Michael D. Sheridan received his Ph.D. in Ottoman History from Bilkent University, with his dissertation entitled “‘I Curse No One without Cause’: Identity, Power, Rivalry, and Invective in the Early 17th-century Ottoman Court.” His research focuses on cultural history in both the Islamicate and the European contexts, using historical, literary, and ego texts of the early modern period in order to examine this period’s changing elite identities and factionalizations and the intense sociocultural tensions to which these changes gave rise.
He has published a book, Ottoman Explorations of the Nile (with Robert Dankoff and Nuran Tezcan), which is a translation and scholarly analysis of the 17th-century Ottoman traveler Evliya Çelebi’s journeys up the Nile River and the Nile map that he subsequently created or commissioned. Additionally, his study examining early 17th-century Ottoman invective in its historical and sociocultural context appears in the edited volume Disliking Others: Loathing, Hostility, and Distrust in Pre-modern Ottoman Lands. He has also presented his work at numerous international conferences, including the American Comparative Literature Association (ACLA), the Comité International des Études Pré-Ottomanes et Ottomanes (CIÉPO), the Gesellschaft für Turkologie, Osmanistik und Türkeistudien (GTOT), the International Congress of Ottoman Social and Economic History (ICOSEH), the Middle East Studies Association (MESA), and the Poetics and Linguistics Association (PALA).
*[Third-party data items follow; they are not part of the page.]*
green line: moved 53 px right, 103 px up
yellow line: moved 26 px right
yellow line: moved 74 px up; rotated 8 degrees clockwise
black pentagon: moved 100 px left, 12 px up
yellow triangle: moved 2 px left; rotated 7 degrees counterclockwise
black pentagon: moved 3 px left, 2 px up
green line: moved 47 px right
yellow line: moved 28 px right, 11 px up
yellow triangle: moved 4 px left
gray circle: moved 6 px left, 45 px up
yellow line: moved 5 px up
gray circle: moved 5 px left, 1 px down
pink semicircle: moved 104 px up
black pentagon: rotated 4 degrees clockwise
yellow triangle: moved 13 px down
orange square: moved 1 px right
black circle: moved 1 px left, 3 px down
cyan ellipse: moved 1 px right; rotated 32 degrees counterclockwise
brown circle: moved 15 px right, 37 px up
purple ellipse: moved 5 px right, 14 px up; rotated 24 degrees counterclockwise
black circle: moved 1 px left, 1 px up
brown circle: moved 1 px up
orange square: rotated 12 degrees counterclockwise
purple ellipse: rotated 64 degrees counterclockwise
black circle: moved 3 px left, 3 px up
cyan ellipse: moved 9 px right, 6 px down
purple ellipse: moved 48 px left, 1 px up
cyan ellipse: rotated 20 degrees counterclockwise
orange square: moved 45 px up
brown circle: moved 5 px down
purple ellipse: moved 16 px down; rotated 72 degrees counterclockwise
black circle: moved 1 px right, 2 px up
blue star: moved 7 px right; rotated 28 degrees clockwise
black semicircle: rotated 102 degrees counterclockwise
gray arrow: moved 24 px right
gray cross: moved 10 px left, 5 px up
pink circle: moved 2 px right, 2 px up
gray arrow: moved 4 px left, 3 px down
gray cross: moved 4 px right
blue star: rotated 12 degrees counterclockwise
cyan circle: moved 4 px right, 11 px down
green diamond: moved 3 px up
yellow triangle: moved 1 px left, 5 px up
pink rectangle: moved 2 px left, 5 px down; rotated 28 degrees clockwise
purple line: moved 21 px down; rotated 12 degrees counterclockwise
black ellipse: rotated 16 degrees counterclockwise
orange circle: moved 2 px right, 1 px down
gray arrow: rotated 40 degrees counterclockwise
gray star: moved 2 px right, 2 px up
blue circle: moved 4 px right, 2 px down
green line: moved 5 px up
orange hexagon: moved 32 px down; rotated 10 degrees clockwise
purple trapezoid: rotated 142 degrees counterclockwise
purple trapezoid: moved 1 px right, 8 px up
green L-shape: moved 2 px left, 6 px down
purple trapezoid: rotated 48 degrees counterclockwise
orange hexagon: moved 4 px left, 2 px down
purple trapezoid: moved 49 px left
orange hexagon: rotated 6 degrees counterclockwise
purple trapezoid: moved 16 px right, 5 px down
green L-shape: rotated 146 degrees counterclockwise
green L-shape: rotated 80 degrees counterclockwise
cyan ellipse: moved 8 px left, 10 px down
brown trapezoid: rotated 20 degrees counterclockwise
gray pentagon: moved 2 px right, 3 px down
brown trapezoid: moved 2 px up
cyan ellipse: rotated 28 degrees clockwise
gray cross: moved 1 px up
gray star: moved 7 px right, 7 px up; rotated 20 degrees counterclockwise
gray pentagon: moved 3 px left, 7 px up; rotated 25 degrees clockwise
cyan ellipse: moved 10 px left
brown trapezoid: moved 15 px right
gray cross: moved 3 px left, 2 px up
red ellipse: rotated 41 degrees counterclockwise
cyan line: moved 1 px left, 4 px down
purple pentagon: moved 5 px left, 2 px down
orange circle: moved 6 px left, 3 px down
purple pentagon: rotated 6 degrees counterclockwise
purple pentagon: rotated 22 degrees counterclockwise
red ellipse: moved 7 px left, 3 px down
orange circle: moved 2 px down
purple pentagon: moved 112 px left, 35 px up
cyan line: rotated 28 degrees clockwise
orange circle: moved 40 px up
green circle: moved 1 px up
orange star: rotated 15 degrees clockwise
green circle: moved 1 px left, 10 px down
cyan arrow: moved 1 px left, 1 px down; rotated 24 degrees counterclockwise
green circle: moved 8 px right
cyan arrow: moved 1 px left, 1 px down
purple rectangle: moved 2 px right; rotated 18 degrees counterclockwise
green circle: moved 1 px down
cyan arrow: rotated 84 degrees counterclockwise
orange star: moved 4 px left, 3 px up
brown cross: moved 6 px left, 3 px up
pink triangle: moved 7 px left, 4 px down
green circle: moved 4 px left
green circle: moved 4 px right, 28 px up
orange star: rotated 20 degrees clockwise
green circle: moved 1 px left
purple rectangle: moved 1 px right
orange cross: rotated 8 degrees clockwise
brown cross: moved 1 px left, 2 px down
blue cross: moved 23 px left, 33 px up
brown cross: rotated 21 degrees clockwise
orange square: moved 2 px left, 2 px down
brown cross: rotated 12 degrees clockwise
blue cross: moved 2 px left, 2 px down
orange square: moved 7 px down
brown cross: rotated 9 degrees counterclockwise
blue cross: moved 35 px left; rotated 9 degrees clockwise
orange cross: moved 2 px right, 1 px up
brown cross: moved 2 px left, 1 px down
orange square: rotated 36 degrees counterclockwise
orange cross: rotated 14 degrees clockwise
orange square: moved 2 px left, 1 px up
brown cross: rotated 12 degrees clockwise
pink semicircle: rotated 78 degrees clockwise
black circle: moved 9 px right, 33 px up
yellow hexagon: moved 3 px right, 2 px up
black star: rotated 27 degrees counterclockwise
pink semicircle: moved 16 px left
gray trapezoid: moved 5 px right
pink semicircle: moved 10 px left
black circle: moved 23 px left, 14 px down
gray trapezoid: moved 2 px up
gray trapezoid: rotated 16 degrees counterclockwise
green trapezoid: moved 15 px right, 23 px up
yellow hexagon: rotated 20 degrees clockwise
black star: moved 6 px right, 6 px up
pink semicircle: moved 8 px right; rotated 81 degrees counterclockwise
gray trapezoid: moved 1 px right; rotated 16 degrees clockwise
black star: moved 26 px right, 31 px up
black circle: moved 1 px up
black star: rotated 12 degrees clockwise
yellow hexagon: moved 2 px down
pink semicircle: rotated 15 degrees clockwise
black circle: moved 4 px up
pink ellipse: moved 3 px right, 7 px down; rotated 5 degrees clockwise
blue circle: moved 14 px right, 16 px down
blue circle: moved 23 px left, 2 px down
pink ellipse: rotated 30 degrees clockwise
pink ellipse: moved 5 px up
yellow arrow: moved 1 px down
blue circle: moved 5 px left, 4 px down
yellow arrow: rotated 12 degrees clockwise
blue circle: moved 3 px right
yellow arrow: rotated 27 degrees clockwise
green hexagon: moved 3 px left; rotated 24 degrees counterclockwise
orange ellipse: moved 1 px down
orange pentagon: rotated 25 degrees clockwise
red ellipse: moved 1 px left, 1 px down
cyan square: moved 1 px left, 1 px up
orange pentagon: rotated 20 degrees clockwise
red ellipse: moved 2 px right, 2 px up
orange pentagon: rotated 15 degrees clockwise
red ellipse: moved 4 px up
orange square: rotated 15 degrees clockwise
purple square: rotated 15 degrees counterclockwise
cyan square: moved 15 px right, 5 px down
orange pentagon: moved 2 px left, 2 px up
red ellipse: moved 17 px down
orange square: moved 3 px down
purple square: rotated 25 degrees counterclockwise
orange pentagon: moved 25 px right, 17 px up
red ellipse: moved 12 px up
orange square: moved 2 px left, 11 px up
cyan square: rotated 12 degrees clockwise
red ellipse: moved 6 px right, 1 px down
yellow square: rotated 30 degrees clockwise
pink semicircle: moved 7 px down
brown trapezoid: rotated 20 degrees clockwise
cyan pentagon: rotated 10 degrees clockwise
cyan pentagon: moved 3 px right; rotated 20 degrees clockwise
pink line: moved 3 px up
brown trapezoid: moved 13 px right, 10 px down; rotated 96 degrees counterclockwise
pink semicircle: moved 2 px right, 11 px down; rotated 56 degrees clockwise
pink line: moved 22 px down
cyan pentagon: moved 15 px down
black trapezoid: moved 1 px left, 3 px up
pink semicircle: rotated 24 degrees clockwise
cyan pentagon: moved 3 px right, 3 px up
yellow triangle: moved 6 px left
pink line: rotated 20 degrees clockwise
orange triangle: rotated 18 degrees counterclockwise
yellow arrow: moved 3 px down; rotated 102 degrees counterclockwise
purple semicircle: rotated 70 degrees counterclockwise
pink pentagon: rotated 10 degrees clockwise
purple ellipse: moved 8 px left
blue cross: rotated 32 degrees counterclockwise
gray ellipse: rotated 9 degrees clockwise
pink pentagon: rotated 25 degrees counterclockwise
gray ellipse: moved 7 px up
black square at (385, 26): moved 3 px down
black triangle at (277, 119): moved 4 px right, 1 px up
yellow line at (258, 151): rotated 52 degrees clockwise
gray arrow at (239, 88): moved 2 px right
He is the translator and editor of a range of literary and historical texts, most prominently the work of Evliya Çelebi and the collected poetry of Sultan Mehmed II.
He was the recipient of a junior residential fellowship at Koç University’s Research Center for Anatolian Civilizations (RCAC) in 2012–13, and has taught courses and seminars in the humanities, modern Turkish history, Ottoman and Turkish literature, and the English language.